28
RS/6000 SP: Practical MPI Programming
Case 3. One process sends and receives; the other receives and sends
It is always safe to order the calls of MPI_(I)SEND and MPI_(I)RECV so that a
send subroutine call at one process and a corresponding receive subroutine
call at the other process appear in matching order.
IF (myrank==0) THEN
CALL MPI_SEND(sendbuf, ...)
CALL MPI_RECV(recvbuf, ...)
ELSEIF (myrank==1) THEN
CALL MPI_RECV(recvbuf, ...)
CALL MPI_SEND(sendbuf, ...)
ENDIF
In this case, you can use either blocking or non-blocking subroutines.

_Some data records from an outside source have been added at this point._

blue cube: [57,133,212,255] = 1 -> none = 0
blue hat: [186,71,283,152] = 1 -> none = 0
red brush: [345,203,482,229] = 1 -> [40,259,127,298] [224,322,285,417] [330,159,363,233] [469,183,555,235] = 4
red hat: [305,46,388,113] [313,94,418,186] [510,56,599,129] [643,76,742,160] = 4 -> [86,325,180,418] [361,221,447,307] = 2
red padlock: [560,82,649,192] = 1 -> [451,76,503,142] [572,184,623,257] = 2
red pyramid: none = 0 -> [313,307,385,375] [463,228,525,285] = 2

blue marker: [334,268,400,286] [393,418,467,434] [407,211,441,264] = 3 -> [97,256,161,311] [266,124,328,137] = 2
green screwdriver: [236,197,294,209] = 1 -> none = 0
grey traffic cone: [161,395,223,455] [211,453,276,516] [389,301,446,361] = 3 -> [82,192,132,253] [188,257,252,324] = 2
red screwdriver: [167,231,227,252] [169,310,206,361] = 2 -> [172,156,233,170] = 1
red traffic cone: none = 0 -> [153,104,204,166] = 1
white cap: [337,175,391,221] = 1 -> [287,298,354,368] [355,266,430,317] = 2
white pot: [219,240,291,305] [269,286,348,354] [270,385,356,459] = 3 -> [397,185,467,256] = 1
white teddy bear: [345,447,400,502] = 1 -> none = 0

Considering the previous options, performance, and the avoidance of deadlocks,
it is recommended to use the following code.
IF (myrank==0) THEN
CALL MPI_ISEND(sendbuf, ..., ireq1, ...)
CALL MPI_IRECV(recvbuf, ..., ireq2, ...)
ELSEIF (myrank==1) THEN
CALL MPI_ISEND(sendbuf, ..., ireq1, ...)
CALL MPI_IRECV(recvbuf, ..., ireq2, ...)
ENDIF
CALL MPI_WAIT(ireq1, ...)
CALL MPI_WAIT(ireq2, ...)
2.5 Derived Data Types
As will be discussed in 3.1, What is Parallelization? on page 41, if the total
amount of data transmitted between two processes is the same, you should
transmit it a fewer number of times. Suppose you want to send non-contiguous
data to another process. For the purpose of a fewer number of data
transmissions, you can first copy the non-contiguous data to a contiguous buffer,
and then send it at one time. On the receiving process, you may have to unpack
the data and copy it to proper locations. This procedure may look cumbersome,
but, MPI provides mechanisms, called derived data types, to specify more
general, mixed, and non-contiguous data. While it is convenient, the data
transmissions using derived data types might result in lower performance than
the manual coding of packing the data, transmitting, and unpacking. For this
reason, when you use derived data types, be aware of the performance impact.
2.5.1 Basic Usage of Derived Data Types
Suppose you want to send array elements a(4), a(5), a(7), a(8), a(10) and
a(11) to another process. If you define a derived data type itype1 as shown in
Figure 19 on page 29, just send one data of type itype1 starting at a(4). In this
figure, empty slots mean that they are neglected in data transmission.
Alternatively, you can send three data of type itype2 starting at a(4).